Directors and officers need to be certain of their responsibilities relating to the prevention or management of a cyber event, or else they run the risk of being held personally liable should an attack against their firm occur, according to Marsh in comments about the UK D&O market.
Under many regulatory regimes, directors and officers have extensive responsibilities to implement systems and controls to manage their company’s data usage. If, following a cyber attack, it is found that they have breached these fiduciary duties, company directors and officers could be personally exposed to lawsuits, shareholder class actions and regulatory activity.
“Management boards should develop cyber strategies that take these legal obligations into account,” said Beth Thurston, head of Management Liability, Financial and Professional (FINPRO) Practice, Marsh. “However, it is clear from recent high-profile cases that such strategies must be more than a box-ticking exercise – the management of cyber risk now needs to be an intrinsic part of day-to-day life for management boards.”
Marsh said there is an abundance of capacity in the UK insurance market for directors and officers’ liability (D&O) insurance. With the exception of financial institutions, rates for D&O insurance have declined on average by 0 percent to 10 percent, or have remained stable, in the last 12 months. As a result, clients are increasingly utilizing the cost savings on their current program to purchase larger limits of D&O insurance.
“Although the UK D&O insurance market is still highly competitive, insurers are acutely aware of the impact cyber-related claims can have on their margins. As a result, underwriters are scrutinizing their clients’ policies and procedures to establish a clearer picture of the understanding and management of cyber risk at board level,” said Eleni Petros, a senior vice president in Marsh’s FINPRO Practice.

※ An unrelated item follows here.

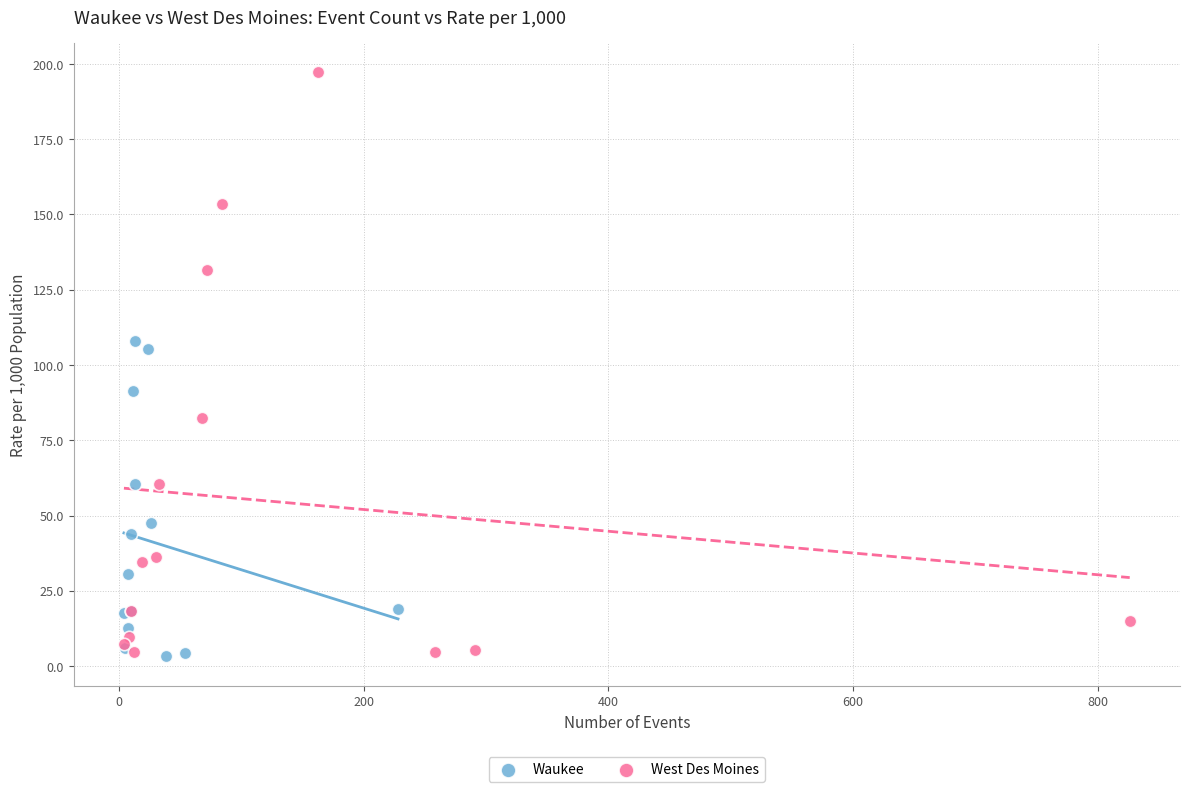

What are all the series names shown in the legend?

Waukee, West Des Moines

“Typical D&O policies are very broad and cover individual directors for all acts, errors, and omissions arising from their conduct as directors, which could include matters relating to a cyber incident,” she said.
“Cover may also be available for the company itself in the event of shareholder litigation, but insureds should check that there is no cyber exclusion, which would mean that no insurance cover is available for a cyber incident,” Petros continued.
“Directors and officers should take a proactive approach to managing their insurance arrangements. By ensuring that they have adequate cover in place, they can personally protect themselves from the impact of regulatory investigations or shareholder litigation following a cyber incident,” she said.